I grew a confidence in living abroad (and walking the Camino alone) that I never knew existed. I fucking moved to a city where I didn’t know a single soul. Truly. Not one. And by the time I left, I had a family.
I grew a confidence in my career, and in my abilities. I know these things are reflected in me, both inwardly and outwardly. I know that people are more drawn to me now. I wasn’t happy over the summer, this is true — I didn’t know what I wanted.
But after picking up a job with the film festival, and finding meaningful work again, I knew without a doubt that I was in the right place at the right time. Or maybe my new happiness made it the right place at the right time? Whatever the case, I don’t feel the need to run.
I am bewildered by my own sense of contentment in the city I never imagined I’d be living in again. And I am grateful.
Reuniting with extended family in Ottawa
I spent three weeks in Ottawa with my family in November. A lot of these family members I hadn’t seen in years. That’s what happens when your family is bigger than some places in outport Newfoundland.
In the spirit of my ongoing year of gratitude, I was overwhelmed by the unconditional love I received. My cousins and my aunt basically adopted me and fed me every evening — they drove me places without complaint. My other aunt and uncle hosted an enormous family breakfast. My uncle/godfather took me out for dinner. Me and my cousins spent a sloppy night or two out and about Orleans.
I hope they know how much I love them.
My Last Month in Berlin
What can I say about Berlin? I still ache so much for it, I find I’m too emotional to properly write anything. I haven’t even written my standard guide. I’m doubly emotional after the terrorist attack this past week at the Christmas market.
Now that I’m resettled into St. John’s, Berlin feels like a dream. I reflect on things I did a year ago; how can it be so long? Was it really a full year ago that I met my new friends Melanie and TJ at a comedy club for Christmas dinner? Has it actually been 365 days since my New Year’s Eve with two wonderful Danish women?
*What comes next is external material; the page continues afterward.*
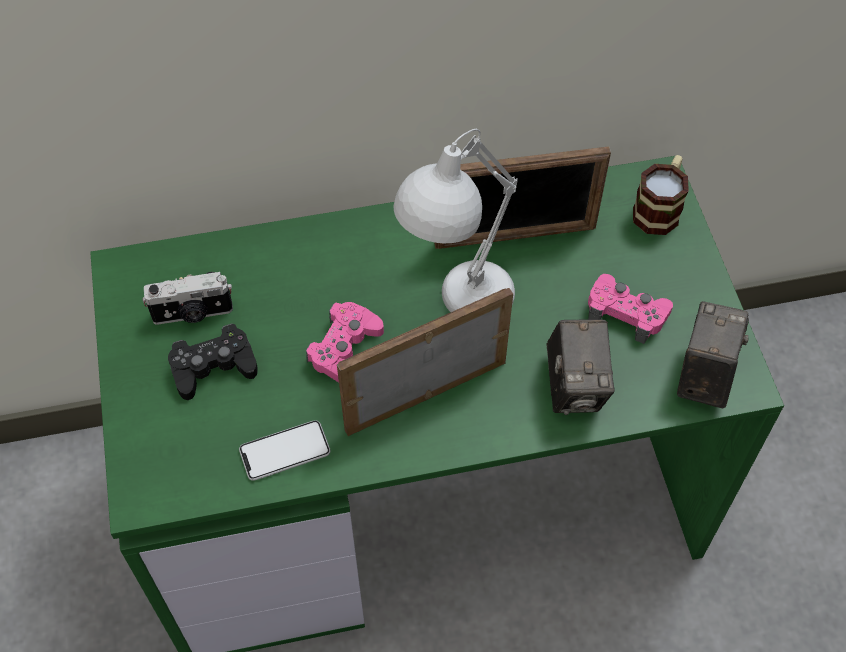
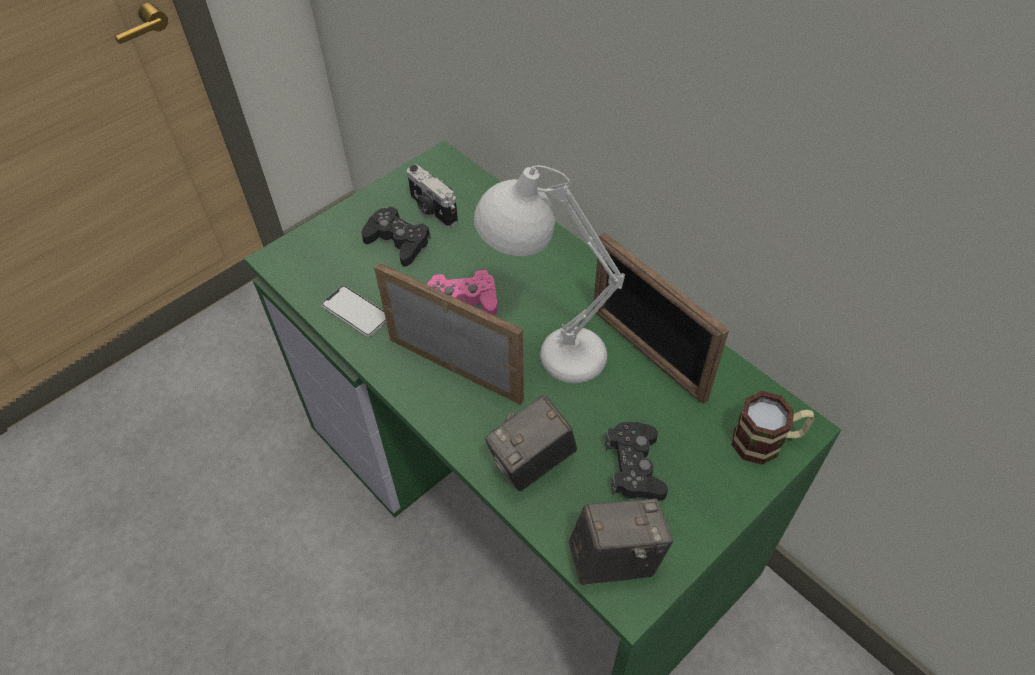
camera: 60 degrees right, 5 degrees down
pink game controller [588,274,673,344] -> black game controller [605,422,668,501]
I’m not sure I fully appreciated my life in Berlin until my last month living there. The day before I left to move back to Canada, I invited some friends over for a few drinks. It was June 30th, so I blared a Canadian radio station and rocked my Trudeau sweater. At one point I was sweeping my bedroom floor and I broke down into tears, and my roommate came in to hold me. He literally just held me while I cried. And there it was again, that big looming word for 2016: gratitude.
My little group of friends in Berlin mean so much to me. They took a chance on a temporary expat, and they got to know me anyway. I cried the whole time I wrote this.
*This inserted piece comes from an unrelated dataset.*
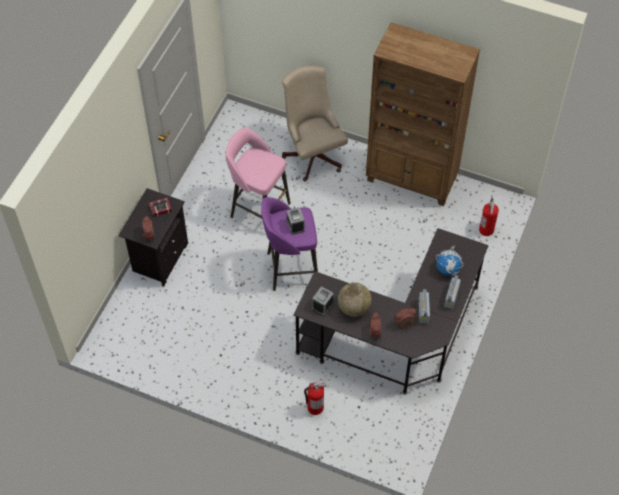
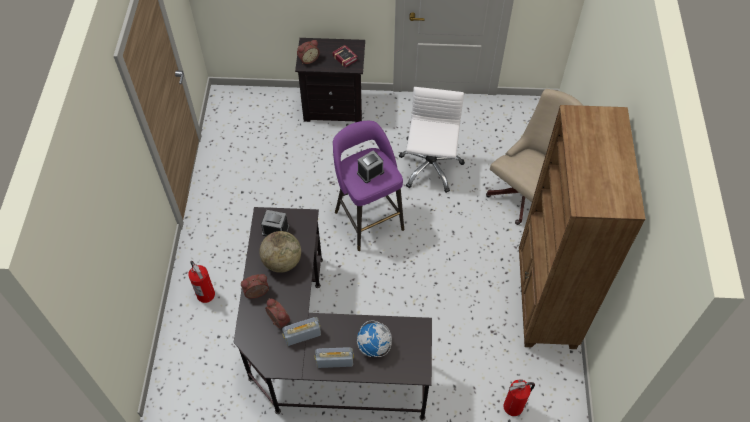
camera: 70 degrees right, 0 degrees up
pink stool [226,128,291,218] -> white office chair [399,87,465,193]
My friend Trish came to visit, and my friend Ashley. I played tour guide and introduced them to my favourite places, like Sorsi, my much beloved wine bar in Prenzlauer Berg where the bartender knew my name. And Babelplatz, and the East Side Gallery, and beach bars along the Spree.
My favourite days were spent flaked out in the grass at Volkspark Friedrichshain, a bottle of Sternbourg in one hand and a cigar in the other. Or at the city’s oldest beer garden, Prater Garten, watching Eurocup go down. I can picture my street so clearly in my head; I can still hear the trams clicking by. The comforting din of humanity erased years of chronic insomnia. I’ve never been so well rested.
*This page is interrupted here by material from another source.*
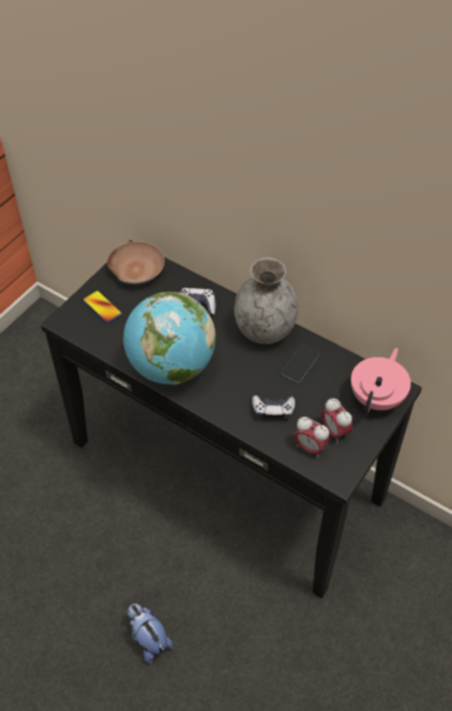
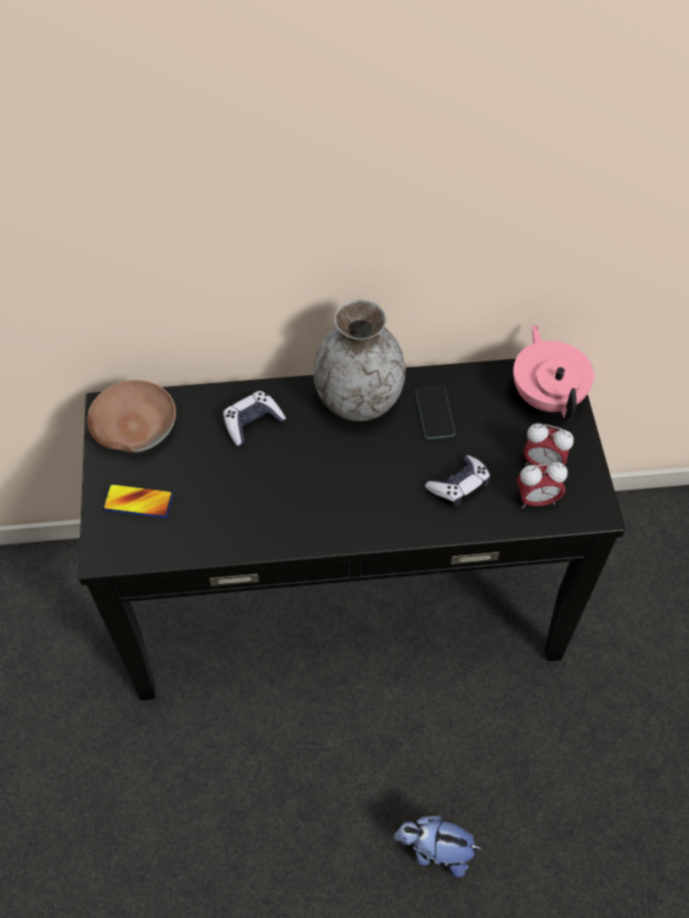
camera: 40 degrees left, 5 degrees up
globe [123,292,216,385] -> none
I was so mad and upset about being forced to leave Berlin. I was in no way ready. And I’m certain I’m not done with Berlin, but for now, I’m where I need to be.
I love not knowing what’s in store for 2017 — my life is so full of surprises. I’ll have minimal travel opportunity, but plenty of chances to grow, professionally. Maybe by the end of next year I’ll be skipping back to Berlin, or revisiting Ottawa, or travelling for a few months around Southeast Asia, or reuniting with Greece. And maybe I’ll still be in St. John’s.